INHIBITORY ACTIVITY OF CASSIA FISTULA SYNTHESIZED SELENIUM NANOPARTICLES AGAINST MOULDS OF GROUNDNUT

Abstract

Mold infestation in oil seeds like groundnuts results in significant quantitative and qualitative losses, typically managed with chemical treatments posing risks to humans, animals, and the environment. Prioritizing effective biological controls with presumed lower risks, this study explored selenium biosynthesized nanoparticles as antifungal agents against Aspergillus flavus and Penicillium sp. in groundnuts. Standard methods identified the spoilage molds, while Cassia fistula leaf extract facilitated the biosynthesis of selenium nanoparticles. Biosynthesized Selenium Nanoparticles (CFSNPs) were characterized using UV-visible spectroscopy, Transmission Electron Microscope (TEM), Fourier Transform Infra-Red (FTIR) spectrometry, and Energy Dispersive X-ray (EDX). The stabilized CFSNPs exhibited a brownish color with a UV-visible absorption peak at 450 nm, indicating SeNP formation. TEM micrographs revealed spherical, cubic, rod, and irregularly shaped CFSNPs with clusters, while EDX spectra showed selenium (Se) as the predominant element (80.76% by weight). FTIR peaks at 4400, 3173.00, 2361.44, 1594.00, 1373.00, 1027.29, and 674.23 cm-1 confirmed characteristic vibrations.
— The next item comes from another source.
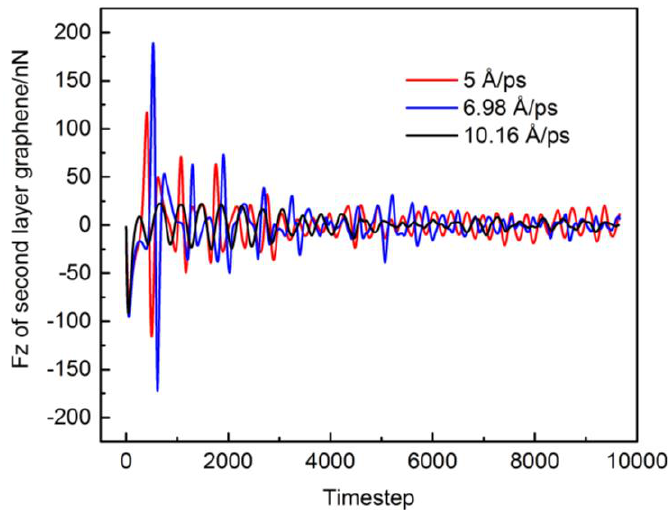
Figure 11. Fz of the second layer of graphene varying with timestep.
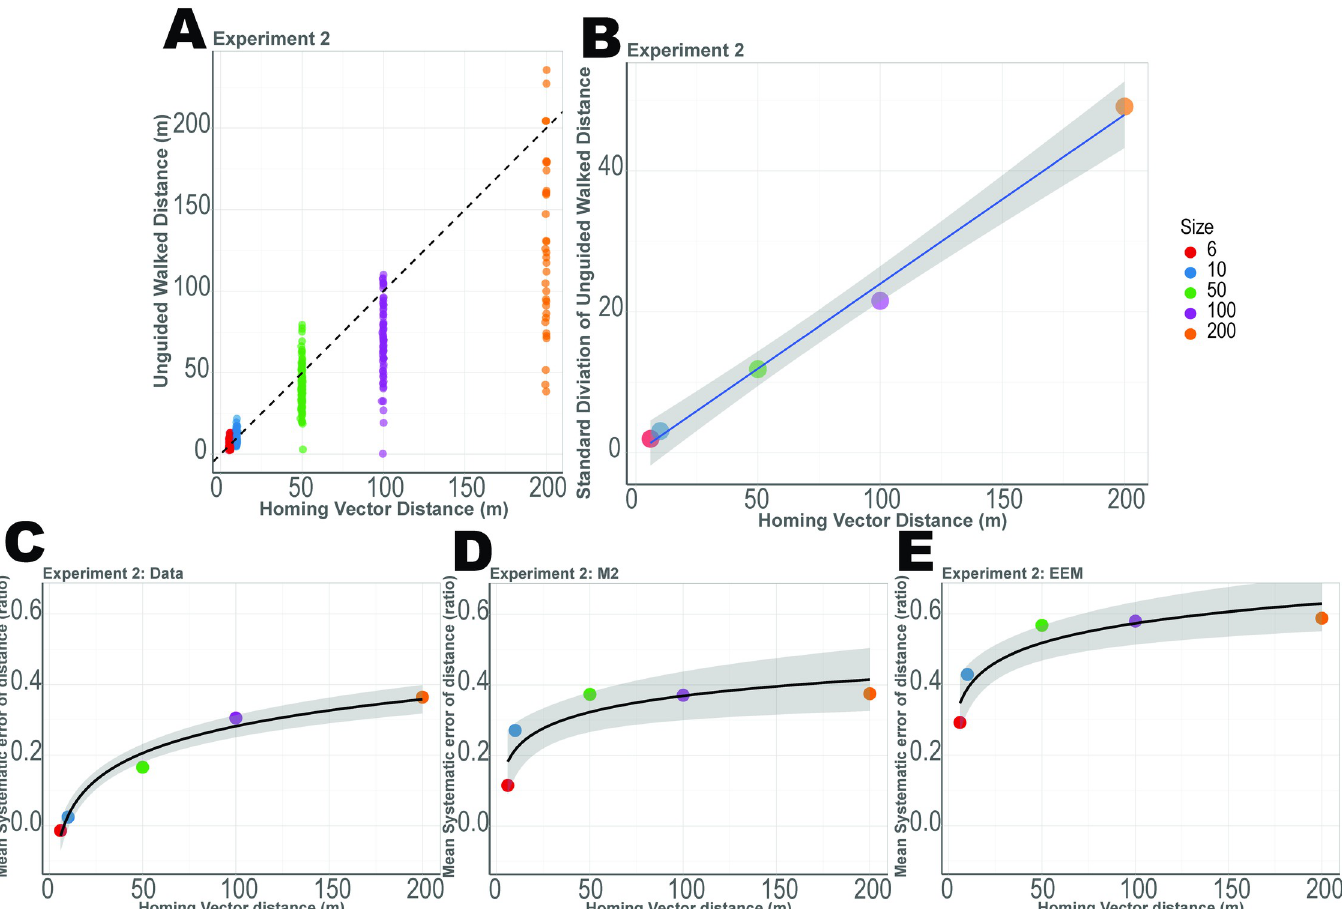
Fig 5. Systematic underestimation of distance from Experiment 2. (A) The distribution of distances for the unguided side (D) for each triangle size with y = x plotted at the dotted line. (B) Standard deviation of distances for the unguided side (D), which show a linear increase. (C) Mean systematic errors of distance (1- distance error), which increase logarithmically. (D) Mean systematic errors of distance of the simulated data from Model 2, which increase logarithmically. (E) Mean systematic errors of distance of the simulated data from Encoding-Error Model, which increase logarithmically.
Antifungal assays demonstrated CFSNPs' efficacy, inhibiting fungal mycelial growth by 75.1% and 95.12% against A. flavus, and 71.5% and 86.25% against Penicillium species at concentrations of 0.75 mg/ml and 1.0 mg/ml, respectively. In comparison, Cassia leaf extract exhibited lower inhibitory activity against A. flavus (20.8%, 35.6%) and Penicillium spp. (23.1%, 40.6%) at similar concentrations. The antifungal properties of CFSNPs suggest potential applications in preserving agro-produce, thereby extending the shelf life of oil seed crops.